Eritrea’s human rights situation showed no sign of improvement. The authorities continued to subject political dissidents, members of religious congregations, journalists and Indigenous People to arbitrary detention and enforced disappearance. The right to practice religious beliefs was severely restricted, and a religious leader died in prison after being detained for 10 years. The Afar Indigenous People faced discrimination and other persecution. The use of indefinite mandatory military service intensified; women conscripts faced sexual violence in training camps.

Background

Eritrean Defence Forces continued to carry out systematic and widespread sexual violence, including rape and gang rape, against women in neighbouring Ethiopia’s Tigray region, months after the Cessation of Hostilities Agreement was signed in November 2022 (see Ethiopia entry). The government failed to initiate any investigation into these, and other crimes under international law committed in Tigray. The president denied well-founded allegations of the Eritrean army’s conduct as “fantasy”.

Eritrea continued to refuse to cooperate with international mechanisms, including the UN Special Rapporteur on the situation of human rights in Eritrea.

The ban imposed on independent media in 2001 remained in place.

Arbitrary detention and enforced disappearances

The government continued its 22-year-long policy of arbitrarily detaining and, in some cases, carrying out the enforced disappearance of journalists, real or perceived political dissidents and members of religious congregations (see below, Freedom of religion and belief) as a tool of repression. Detainees’ rights to judicial review and access to legal counsel were denied. The fate and whereabouts of 11 members of the G-15, a group of 15 senior politicians who spoke publicly against the president in 2001, remained unknown, along with that of 16 journalists accused of being linked to the G-15.

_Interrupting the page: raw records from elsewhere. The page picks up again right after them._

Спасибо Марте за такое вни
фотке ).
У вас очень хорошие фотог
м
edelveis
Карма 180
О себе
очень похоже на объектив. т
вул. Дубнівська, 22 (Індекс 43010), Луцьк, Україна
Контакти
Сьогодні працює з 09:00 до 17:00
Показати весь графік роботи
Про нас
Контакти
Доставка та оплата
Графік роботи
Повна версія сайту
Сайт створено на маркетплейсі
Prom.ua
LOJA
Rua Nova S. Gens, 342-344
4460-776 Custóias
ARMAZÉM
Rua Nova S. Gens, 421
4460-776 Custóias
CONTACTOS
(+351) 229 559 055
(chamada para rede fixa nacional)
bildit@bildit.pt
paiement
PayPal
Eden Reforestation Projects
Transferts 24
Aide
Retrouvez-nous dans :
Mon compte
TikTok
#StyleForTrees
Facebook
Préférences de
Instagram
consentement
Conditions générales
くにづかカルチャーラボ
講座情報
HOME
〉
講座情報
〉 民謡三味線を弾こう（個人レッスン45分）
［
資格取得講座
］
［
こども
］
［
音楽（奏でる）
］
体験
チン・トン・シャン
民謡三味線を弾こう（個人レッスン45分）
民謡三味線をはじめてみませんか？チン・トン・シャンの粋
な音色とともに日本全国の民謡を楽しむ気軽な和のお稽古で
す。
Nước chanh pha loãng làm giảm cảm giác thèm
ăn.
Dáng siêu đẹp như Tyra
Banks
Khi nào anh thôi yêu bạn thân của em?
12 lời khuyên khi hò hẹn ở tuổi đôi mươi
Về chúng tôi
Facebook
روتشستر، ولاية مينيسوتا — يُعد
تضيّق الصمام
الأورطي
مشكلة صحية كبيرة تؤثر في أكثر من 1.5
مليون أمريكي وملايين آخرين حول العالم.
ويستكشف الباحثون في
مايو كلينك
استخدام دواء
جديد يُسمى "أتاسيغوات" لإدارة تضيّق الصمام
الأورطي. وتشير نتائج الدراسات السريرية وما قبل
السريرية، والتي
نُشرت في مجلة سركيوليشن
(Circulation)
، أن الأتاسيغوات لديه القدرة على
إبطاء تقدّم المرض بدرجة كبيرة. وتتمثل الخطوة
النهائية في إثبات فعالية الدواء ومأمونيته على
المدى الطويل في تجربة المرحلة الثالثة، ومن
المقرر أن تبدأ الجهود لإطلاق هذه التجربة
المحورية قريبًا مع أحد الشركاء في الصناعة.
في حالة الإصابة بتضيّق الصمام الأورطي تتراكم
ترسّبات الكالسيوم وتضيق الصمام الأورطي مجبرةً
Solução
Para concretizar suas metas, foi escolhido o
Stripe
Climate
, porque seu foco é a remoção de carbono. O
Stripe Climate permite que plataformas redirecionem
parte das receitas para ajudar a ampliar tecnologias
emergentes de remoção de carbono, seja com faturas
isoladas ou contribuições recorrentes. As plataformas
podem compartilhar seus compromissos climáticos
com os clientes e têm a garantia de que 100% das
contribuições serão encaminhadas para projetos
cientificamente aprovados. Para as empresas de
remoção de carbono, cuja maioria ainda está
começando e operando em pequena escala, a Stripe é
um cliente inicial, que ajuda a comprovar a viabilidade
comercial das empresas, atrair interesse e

Freedom of religion and belief

The authorities discriminated against people on the basis of their faith, denying those belonging to unregistered religions the right to practice their beliefs. Hundreds of people remained in prolonged arbitrary detention and some were subjected to enforced disappearance for belonging to unrecognized religious groups.

The Eritrean Orthodox Tewahedo Church, Sunni Islam, the Catholic Church and the Evangelical Lutheran Church of Eritrea were the only registered religions, while the Baha’i faith was recognized de facto.

On 9 April, Pastor Tesfaye Seyoum, the founder and leader of Meserete Kirstos Church, died in Mai Serwa prison, where he had been held for 10 years for belonging to a banned religion. The authorities did not permit his family to bury him for 10 days, and then compelled them to do so in the capital, Asmara, not his home town.

Indigenous Peoples’ rights

The Afar Indigenous People continued to experience multiple government attempts to interfere with their customary way of life, including by banning them from fishing, their primary livelihood. According to the Special Rapporteur on the situation of human rights in Eritrea, they were “subjected to discrimination, harassment, arbitrary arrests, disappearance, violence and widespread persecution”; and as of May, at least 57,000 of them were registered as refugees in Ethiopia, having fled their homes.

Forced labour

The use of mandatory indefinite national military service persisted, as well as the forced labour attached to it, sometimes amounting to slavery.

In his report to the UN Human Rights Council in June/July, the Special Rapporteur on the situation of human rights in Eritrea said he had received information about “heavy round-ups” of conscripts in August 2022. Up to November 2022, the army used “coercive practices to force individuals to participate in military action in Ethiopia”, and families were forced to hand over their relatives, including children.

Reports of torture and other ill-treatment and sexual violence continued in conscript camps. The Special Rapporteur reported that former women recruits of the Sawa military training camp said that camp officials carried out rape and other forms of gender-based violence against female conscripts.

Many young people were forced to spend their final secondary school year at the Sawa military training camp, making it difficult for them to complete their education.